Text excerpt
>> BEGIN
CalibratedConfidence's picture





 

Zerohedge pointed out again today in its continuing series on the Fed's direct bailout of Europe (the one Senator Corker told the American public Bernanke was not going to be involved in during a closed door meeting) that the Fed injected $99.3 billion into European Banks.  A key focus for moves such as this aside from the H.8 is the FRBNY FX Liquidity Swap facility.  Just this past week a near doubling of the amount to the ECB coincides with the Fed's non involvement with the direct bailout of European banks from $4,192 million to $8,343 million.
>> END
Task 1
Copy the records verbatim, beginning at their first line and continuing through the line containing "ಹೋಗುವುದರೊಳಗೆ", including both of those lines.
The text above and the records that come next are unrelated to each other.

Dataset rows:
>> BEGIN
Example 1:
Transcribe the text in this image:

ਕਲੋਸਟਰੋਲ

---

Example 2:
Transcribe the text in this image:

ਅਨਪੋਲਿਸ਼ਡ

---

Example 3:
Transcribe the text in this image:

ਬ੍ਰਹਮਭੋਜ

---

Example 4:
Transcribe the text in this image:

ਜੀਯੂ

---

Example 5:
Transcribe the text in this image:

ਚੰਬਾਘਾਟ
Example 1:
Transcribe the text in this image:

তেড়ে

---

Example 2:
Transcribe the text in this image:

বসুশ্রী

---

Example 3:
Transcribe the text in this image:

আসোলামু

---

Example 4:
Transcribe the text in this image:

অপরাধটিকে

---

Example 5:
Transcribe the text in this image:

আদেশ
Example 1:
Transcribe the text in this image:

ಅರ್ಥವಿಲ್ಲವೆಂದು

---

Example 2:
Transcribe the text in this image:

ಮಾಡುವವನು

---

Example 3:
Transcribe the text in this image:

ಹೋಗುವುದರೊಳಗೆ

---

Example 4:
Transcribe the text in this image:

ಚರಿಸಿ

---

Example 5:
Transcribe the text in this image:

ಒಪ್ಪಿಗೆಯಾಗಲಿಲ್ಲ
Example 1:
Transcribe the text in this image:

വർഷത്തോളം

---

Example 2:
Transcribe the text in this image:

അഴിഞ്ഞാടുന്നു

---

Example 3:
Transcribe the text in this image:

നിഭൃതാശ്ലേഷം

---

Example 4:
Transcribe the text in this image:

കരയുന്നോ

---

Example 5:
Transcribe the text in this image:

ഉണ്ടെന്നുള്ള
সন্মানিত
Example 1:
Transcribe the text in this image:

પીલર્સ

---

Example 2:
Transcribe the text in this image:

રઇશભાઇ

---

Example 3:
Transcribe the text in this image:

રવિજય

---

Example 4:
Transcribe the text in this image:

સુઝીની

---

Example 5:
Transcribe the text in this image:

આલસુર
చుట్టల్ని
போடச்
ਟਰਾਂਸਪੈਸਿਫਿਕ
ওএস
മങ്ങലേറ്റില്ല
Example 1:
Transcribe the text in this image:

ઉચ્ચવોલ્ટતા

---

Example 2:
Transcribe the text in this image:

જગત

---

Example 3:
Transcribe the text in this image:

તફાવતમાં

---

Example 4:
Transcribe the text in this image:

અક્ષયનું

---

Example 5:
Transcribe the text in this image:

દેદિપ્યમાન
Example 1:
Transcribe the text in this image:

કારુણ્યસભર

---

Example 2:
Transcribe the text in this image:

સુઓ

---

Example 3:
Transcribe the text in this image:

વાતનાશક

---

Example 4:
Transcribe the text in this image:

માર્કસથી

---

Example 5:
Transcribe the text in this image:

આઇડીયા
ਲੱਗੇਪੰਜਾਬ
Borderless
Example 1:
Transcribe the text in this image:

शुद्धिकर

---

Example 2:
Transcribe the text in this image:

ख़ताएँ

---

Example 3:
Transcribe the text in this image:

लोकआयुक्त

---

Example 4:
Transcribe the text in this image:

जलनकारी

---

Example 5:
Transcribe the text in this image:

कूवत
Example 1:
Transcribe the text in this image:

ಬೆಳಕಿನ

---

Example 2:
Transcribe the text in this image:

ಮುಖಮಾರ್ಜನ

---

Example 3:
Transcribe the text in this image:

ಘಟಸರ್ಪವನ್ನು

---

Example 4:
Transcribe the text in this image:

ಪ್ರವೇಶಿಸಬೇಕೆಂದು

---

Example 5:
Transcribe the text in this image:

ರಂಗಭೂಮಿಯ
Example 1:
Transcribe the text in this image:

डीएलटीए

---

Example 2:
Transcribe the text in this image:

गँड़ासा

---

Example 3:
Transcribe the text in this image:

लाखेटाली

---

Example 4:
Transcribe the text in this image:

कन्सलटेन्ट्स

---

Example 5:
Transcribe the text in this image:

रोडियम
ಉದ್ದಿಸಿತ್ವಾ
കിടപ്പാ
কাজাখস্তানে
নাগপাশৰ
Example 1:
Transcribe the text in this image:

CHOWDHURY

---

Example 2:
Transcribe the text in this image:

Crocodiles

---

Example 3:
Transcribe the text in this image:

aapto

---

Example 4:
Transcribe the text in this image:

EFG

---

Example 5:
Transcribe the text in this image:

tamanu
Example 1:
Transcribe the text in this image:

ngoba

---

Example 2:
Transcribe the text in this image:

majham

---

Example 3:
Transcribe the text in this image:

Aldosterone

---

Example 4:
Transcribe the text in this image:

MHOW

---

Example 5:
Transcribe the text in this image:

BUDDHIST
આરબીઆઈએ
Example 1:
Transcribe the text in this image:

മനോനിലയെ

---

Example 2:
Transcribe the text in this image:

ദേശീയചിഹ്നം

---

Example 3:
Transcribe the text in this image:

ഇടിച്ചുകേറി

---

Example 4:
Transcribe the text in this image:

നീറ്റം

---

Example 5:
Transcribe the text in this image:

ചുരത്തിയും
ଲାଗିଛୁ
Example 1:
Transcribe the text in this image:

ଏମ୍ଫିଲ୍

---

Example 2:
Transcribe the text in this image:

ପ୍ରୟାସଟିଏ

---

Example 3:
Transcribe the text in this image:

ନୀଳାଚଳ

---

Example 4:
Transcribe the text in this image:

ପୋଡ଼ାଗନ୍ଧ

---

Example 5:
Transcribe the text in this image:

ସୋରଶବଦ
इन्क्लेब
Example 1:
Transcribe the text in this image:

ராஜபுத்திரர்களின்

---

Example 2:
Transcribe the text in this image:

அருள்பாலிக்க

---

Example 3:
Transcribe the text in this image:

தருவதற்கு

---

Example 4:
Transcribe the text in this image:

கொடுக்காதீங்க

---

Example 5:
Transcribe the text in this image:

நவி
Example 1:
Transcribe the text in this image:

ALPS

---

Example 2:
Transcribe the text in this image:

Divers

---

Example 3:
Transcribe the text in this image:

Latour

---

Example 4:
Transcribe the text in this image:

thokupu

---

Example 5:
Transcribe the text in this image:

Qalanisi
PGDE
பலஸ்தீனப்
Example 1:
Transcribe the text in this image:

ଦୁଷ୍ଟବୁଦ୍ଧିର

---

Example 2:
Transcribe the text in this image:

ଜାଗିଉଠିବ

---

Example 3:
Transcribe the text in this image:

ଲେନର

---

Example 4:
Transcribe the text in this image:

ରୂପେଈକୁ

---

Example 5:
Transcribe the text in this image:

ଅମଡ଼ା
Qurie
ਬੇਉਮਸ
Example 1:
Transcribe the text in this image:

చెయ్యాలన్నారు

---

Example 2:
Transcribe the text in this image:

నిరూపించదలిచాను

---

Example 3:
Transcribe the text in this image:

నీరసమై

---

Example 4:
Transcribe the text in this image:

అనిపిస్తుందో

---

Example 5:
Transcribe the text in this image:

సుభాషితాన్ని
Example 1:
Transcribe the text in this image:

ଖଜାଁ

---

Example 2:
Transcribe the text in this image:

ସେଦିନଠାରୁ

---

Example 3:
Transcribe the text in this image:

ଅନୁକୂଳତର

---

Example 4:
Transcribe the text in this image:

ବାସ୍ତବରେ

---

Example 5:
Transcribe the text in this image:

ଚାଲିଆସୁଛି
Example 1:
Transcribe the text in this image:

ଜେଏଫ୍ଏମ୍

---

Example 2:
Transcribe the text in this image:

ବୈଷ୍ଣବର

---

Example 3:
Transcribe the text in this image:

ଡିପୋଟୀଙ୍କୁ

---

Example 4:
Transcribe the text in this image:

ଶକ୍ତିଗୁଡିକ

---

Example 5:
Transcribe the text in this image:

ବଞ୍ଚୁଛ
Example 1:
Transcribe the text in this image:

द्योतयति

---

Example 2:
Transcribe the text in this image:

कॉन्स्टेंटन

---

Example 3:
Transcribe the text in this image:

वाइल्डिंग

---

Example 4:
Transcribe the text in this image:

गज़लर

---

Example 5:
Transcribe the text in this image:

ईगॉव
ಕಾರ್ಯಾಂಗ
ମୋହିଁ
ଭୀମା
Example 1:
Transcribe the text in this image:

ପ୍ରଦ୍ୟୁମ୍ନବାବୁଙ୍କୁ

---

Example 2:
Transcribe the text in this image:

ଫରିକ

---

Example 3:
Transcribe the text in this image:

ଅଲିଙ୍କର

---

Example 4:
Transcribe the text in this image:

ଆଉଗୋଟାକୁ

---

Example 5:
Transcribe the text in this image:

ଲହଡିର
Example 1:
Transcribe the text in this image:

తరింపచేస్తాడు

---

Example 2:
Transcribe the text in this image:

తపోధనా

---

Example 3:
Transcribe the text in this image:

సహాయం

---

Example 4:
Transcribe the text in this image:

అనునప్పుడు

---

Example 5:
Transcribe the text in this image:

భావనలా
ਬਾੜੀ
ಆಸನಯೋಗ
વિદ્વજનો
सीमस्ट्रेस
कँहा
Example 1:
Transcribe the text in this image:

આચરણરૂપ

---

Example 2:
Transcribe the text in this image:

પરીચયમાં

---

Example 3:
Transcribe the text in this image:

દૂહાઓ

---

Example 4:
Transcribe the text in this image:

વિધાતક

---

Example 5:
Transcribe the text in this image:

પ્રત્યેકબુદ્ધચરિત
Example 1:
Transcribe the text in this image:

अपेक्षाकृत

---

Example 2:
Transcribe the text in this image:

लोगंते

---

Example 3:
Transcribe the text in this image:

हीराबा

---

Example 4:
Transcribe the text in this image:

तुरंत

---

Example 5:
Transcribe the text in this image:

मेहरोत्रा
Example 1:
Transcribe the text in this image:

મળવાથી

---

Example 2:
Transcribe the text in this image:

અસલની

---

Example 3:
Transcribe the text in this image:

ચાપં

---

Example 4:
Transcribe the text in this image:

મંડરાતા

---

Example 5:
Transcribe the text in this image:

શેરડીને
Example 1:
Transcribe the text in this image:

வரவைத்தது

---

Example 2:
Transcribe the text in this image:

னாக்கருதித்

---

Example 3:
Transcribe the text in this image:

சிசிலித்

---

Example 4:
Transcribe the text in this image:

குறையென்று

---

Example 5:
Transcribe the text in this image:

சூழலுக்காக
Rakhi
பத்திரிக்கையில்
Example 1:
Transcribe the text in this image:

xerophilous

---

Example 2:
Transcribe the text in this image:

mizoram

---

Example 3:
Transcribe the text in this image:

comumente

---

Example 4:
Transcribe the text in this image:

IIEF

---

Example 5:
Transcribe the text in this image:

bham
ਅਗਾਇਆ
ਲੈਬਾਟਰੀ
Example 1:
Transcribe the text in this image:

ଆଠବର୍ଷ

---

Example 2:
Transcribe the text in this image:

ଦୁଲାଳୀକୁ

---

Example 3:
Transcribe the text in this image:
>> END
Task 2
Pick up the text on the Federal Reserve's support for European banks after its last sentence and write the next part.

Exercise result 1
Example 1:
Transcribe the text in this image:

ਕਲੋਸਟਰੋਲ

---

Example 2:
Transcribe the text in this image:

ਅਨਪੋਲਿਸ਼ਡ

---

Example 3:
Transcribe the text in this image:

ਬ੍ਰਹਮਭੋਜ

---

Example 4:
Transcribe the text in this image:

ਜੀਯੂ

---

Example 5:
Transcribe the text in this image:

ਚੰਬਾਘਾਟ
Example 1:
Transcribe the text in this image:

তেড়ে

---

Example 2:
Transcribe the text in this image:

বসুশ্রী

---

Example 3:
Transcribe the text in this image:

আসোলামু

---

Example 4:
Transcribe the text in this image:

অপরাধটিকে

---

Example 5:
Transcribe the text in this image:

আদেশ
Example 1:
Transcribe the text in this image:

ಅರ್ಥವಿಲ್ಲವೆಂದು

---

Example 2:
Transcribe the text in this image:

ಮಾಡುವವನು

---

Example 3:
Transcribe the text in this image:

ಹೋಗುವುದರೊಳಗೆ

Exercise result 2
Levels of the ECB's over-night deposits at their facility have continued to drop since July of 2012.  This facility contains volumes in EUR millions for 1) open market operations; 2) recourse to the marginal lending facility; 3) use of the deposit facility; 4) autonomous liquidity factors; 5) current account holdings; and 6) reserve requirements:

Looking at the levels of the ECB's allotment amount in their main refinancing ops which allow for the smooth fulfillment of reserve requirements, we can see the sharp increase after July 2012, the same time Deposit Facility levels were cut: 

As was hypothesized in the aforemention Zerohedge post:

It is also unknown is the Fed's reserves, reappearing as cash, and then
siphoned over to European bank HoldCo via payables, is then used by,
say, Italian and Spanish banks to purchase BTPs and Bonos, and give the
impression that all is well. Because unlike before, keeping the EURUSD
high is not as critical any more. But what is critical is to give the
impression that Italian and Spanish sovereign risk is contained. And
after all, let's not forget that as of January, Italian bank holdings of
Italy state bonds just hit a record of EUR200 billion.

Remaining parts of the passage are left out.